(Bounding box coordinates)

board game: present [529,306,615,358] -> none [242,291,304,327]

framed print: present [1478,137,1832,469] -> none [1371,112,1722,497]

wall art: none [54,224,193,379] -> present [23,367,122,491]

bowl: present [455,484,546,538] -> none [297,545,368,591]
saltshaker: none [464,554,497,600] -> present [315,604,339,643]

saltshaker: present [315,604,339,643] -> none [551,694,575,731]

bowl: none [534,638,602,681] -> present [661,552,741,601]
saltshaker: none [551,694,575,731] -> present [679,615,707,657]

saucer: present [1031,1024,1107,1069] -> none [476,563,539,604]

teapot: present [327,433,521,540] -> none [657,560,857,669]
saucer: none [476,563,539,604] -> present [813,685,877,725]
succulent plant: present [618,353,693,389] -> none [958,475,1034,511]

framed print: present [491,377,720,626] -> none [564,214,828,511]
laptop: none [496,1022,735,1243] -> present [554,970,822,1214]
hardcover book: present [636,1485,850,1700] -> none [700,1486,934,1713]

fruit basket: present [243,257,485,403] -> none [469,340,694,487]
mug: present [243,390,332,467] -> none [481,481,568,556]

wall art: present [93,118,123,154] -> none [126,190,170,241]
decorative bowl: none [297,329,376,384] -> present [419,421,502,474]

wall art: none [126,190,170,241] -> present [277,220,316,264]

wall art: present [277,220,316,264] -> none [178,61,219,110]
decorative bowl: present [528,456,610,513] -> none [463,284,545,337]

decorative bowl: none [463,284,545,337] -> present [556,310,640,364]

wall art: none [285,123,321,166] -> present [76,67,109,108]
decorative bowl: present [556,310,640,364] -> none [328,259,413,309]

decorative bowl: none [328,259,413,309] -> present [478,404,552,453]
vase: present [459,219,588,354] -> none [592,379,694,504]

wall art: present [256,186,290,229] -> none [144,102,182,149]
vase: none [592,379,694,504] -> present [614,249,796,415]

[WORK REQUEST]:
Could you restate every entry above word for word?

[REPLY TO THE EXERCISE]:
board game: present [529,306,615,358] -> none [242,291,304,327]

framed print: present [1478,137,1832,469] -> none [1371,112,1722,497]

wall art: none [54,224,193,379] -> present [23,367,122,491]

bowl: present [455,484,546,538] -> none [297,545,368,591]
saltshaker: none [464,554,497,600] -> present [315,604,339,643]

saltshaker: present [315,604,339,643] -> none [551,694,575,731]

bowl: none [534,638,602,681] -> present [661,552,741,601]
saltshaker: none [551,694,575,731] -> present [679,615,707,657]

saucer: present [1031,1024,1107,1069] -> none [476,563,539,604]

teapot: present [327,433,521,540] -> none [657,560,857,669]
saucer: none [476,563,539,604] -> present [813,685,877,725]
succulent plant: present [618,353,693,389] -> none [958,475,1034,511]

framed print: present [491,377,720,626] -> none [564,214,828,511]
laptop: none [496,1022,735,1243] -> present [554,970,822,1214]
hardcover book: present [636,1485,850,1700] -> none [700,1486,934,1713]

fruit basket: present [243,257,485,403] -> none [469,340,694,487]
mug: present [243,390,332,467] -> none [481,481,568,556]

wall art: present [93,118,123,154] -> none [126,190,170,241]
decorative bowl: none [297,329,376,384] -> present [419,421,502,474]

wall art: none [126,190,170,241] -> present [277,220,316,264]

wall art: present [277,220,316,264] -> none [178,61,219,110]
decorative bowl: present [528,456,610,513] -> none [463,284,545,337]

decorative bowl: none [463,284,545,337] -> present [556,310,640,364]

wall art: none [285,123,321,166] -> present [76,67,109,108]
decorative bowl: present [556,310,640,364] -> none [328,259,413,309]

decorative bowl: none [328,259,413,309] -> present [478,404,552,453]
vase: present [459,219,588,354] -> none [592,379,694,504]

wall art: present [256,186,290,229] -> none [144,102,182,149]
vase: none [592,379,694,504] -> present [614,249,796,415]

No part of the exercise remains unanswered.